We have a long way to go before knowing whether a planet around a red dwarf like this can truly be habitable. Tidal locking is always an issue because a planet this close to its host (Proxima Centauri b is on an 11.2-day orbit) is probably going to have one side fixed facing the star, the other in permanent night. There are papers arguing, however, that tidal lock does not prevent a stable atmosphere with global circulation and heat distribution from occurring.

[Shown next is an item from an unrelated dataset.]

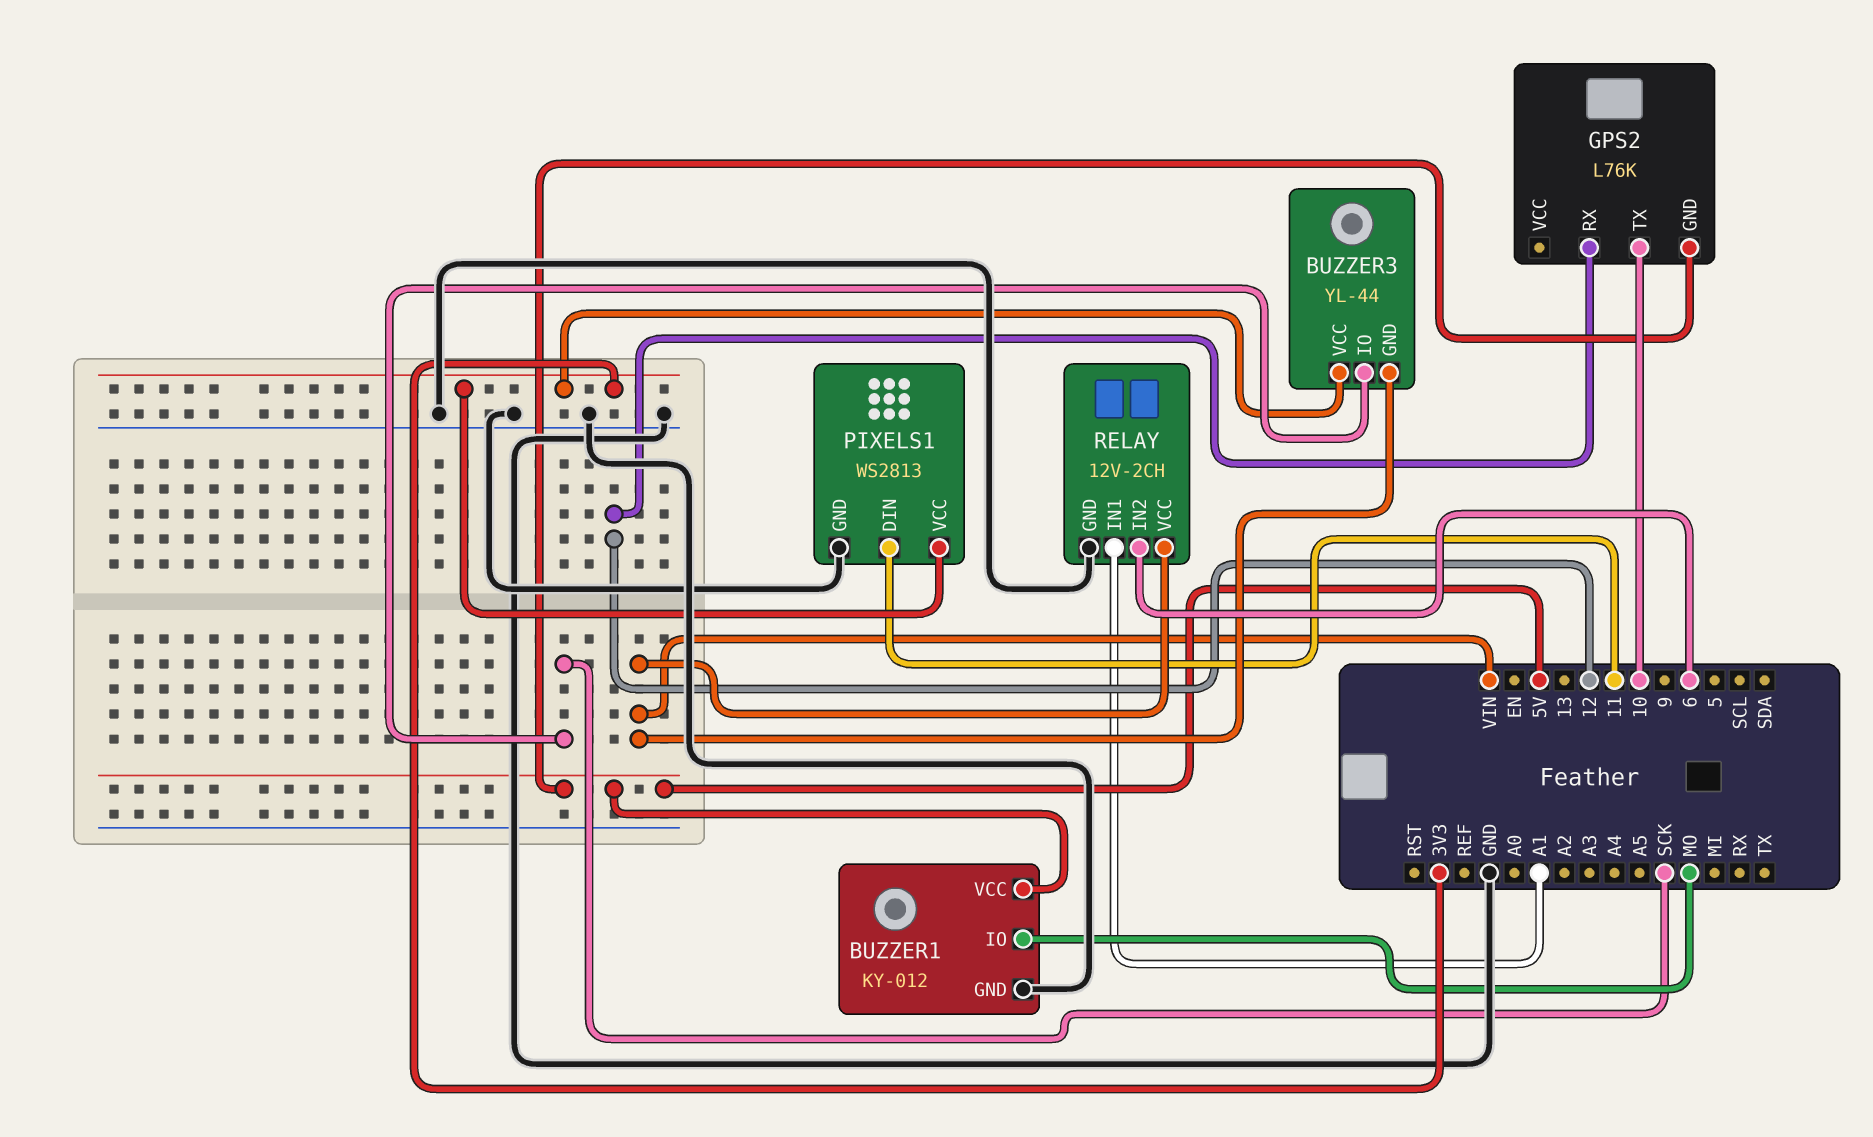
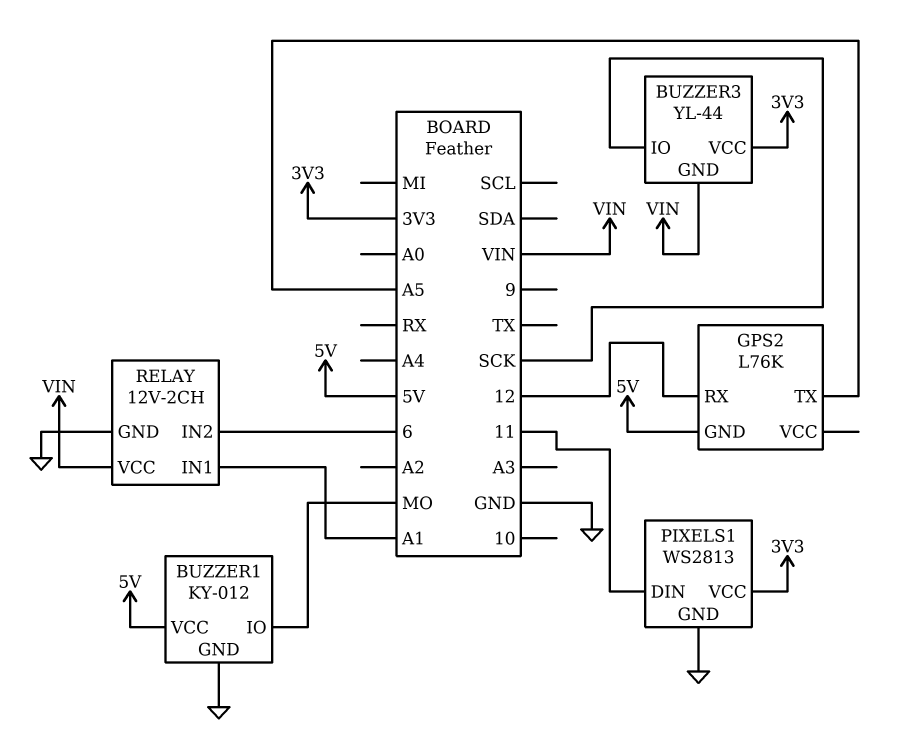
GPS2 pin TX: 10 -> A5

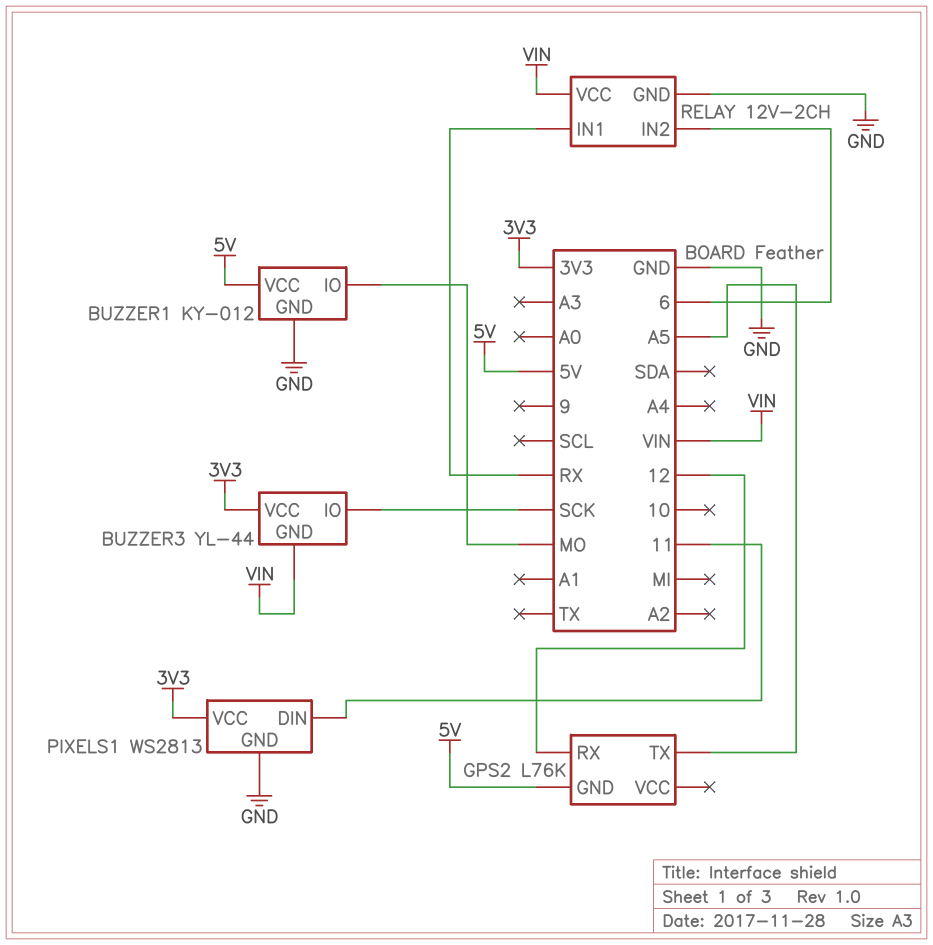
RELAY pin IN1: A1 -> RX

And what about Proxima’s magnetic field? The average global magnetic flux is high compared to the Sun’s (600±150 Gauss vs. the Sun’s 1 G). Couple this with flare activity and there are scenarios where a planet gradually has its atmosphere stripped away. A strong planetary magnetic field could, however, prevent this erosion. Nor would X-rays (400 times the flux the Earth receives) necessarily destroy the planet’s ability to keep an atmosphere.
And then there’s the matter of the planet’s origins, and how that could affect what is found there. From the paper:
…forming Proxima b from in-situ disk material is implausible because disk models for small stars would contain less than 1 M Earth of solids within the central AU. Instead, either 1) the planet migrated in via type I migration, 2) planetary embryos migrated in and coalesced at the current planet’s orbit, or 3) pebbles/small planetesimals migrated via aerodynamic drag and later coagulated into a larger body. While migrated planets and embryos originating beyond the ice-line would be volatile rich, pebble migration would produce much drier worlds.
Astronomers will still want to turn their scopes towards Proxima Centauri – to confirm that the planet is real, and avoid a repeat of an earlier embarrassment. Despite initial excitement, the claimed discovery in 2012 of a planet orbiting neighbouring Alpha Centauri B now looks to have been a mistake.
[Mikko] Tuomi and his colleagues have done everything they can to avoid that happening again. He first saw signs of Proxima b in 2013, when looking at data taken by the Very Large Telescope at Paranal Observatory in Chile between 2003 and 2009. “I spent weeks trying to make the signal go away, trying to show that it was caused by the star’s activity or pure measurement noise rather than a planet,” he says. But the team became increasingly convinced.
To confirm the find, the group examined data from other telescopes and in January this year began the Pale Red Dot campaign, using another instrument in Chile – the HARPS planet-searcher at the La Silla Observatory. The observations lasted 60 nights, but the team was confident of a discovery after just 10 nights of data, says Tuomi. “It was as predicted by the previous observations. We knew this was going to become a year to remember for exoplanet science.”
“I think this is a very solid thing,” says Snellen. “For me personally, this is the scientific discovery of the year, maybe of the decade.”
The team also saw signs of a second potential planet around Proxima Centauri, a super-Earth with an orbit of between 60 and 500 days. If such an outer planet exists, it might be possible to observe it, says Tuomi.